Since invading Ukraine in late February, Russia has reportedly bombed a maternity ward and theatre full of civilians and blocked aid convoys trying to bring food and water to those stranded in the besieged city. Such attacks have raised concerns in the international community and are now being investigated as possible war crimes.
Credible reports indicate that Russian forces have used cluster bombs in populated areas of Ukraine, at least two dozen times since they invaded on 24 February, UN rights chief Michelle Bachelet said on Wednesday.
Addressing the UN Human Rights Council in Geneva, Michelle Bachelet urged Russia to end its five-week invasion, adding that the entire population of Ukraine had been “enduring a living nightmare”.
“Homes and administrative buildings, hospitals and schools, water stations and electricity systems have not been spared,” she said. “Indiscriminate attacks are prohibited under international humanitarian law and may amount to war crimes.”
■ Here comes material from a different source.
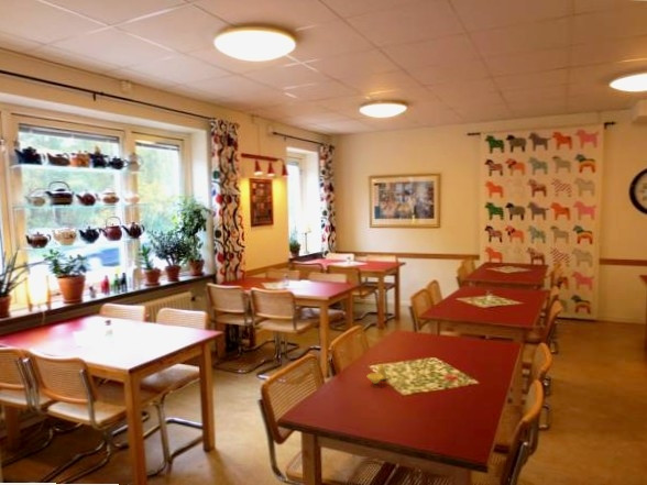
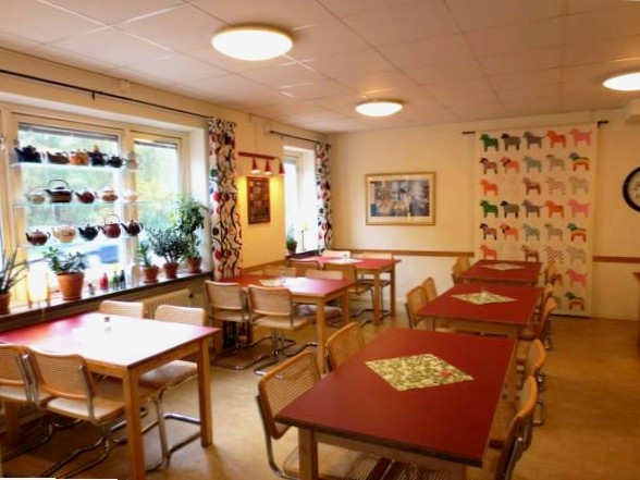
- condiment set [366,363,387,385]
Russia has denied using such weapons or targeting civilians since launching on February 24 what it calls a “special operation” to disarm and “denazify” it’s neighbour.
What are War Crimes?
War crimes are violations of the laws of war that give rise to separate criminal liability for the actions of combatants, such as intentionally killing civilians or killing POW (Prisoners of War), torture, hostage-taking, needlessly destroying civilian property, defrauding, sexual violence, wartime violence, genocide or ethnic cleansing.
The formal concept of war crimes derives from the codification of customary international law that applied to war between sovereign states, such as the Union Army Labor Code (1863) during the American Civil War and the Hague Conventions for Internationals in 1899 and 1907.
After World War II, the leaders of the Axis powers established the Nuremberg Doctrine War Crimes Tribunal, similar to the way international criminal law defines what constitutes a war crime. In 1949, the Geneva Conventions legally defined new war crimes and established that states could exercise universal jurisdiction over war criminals.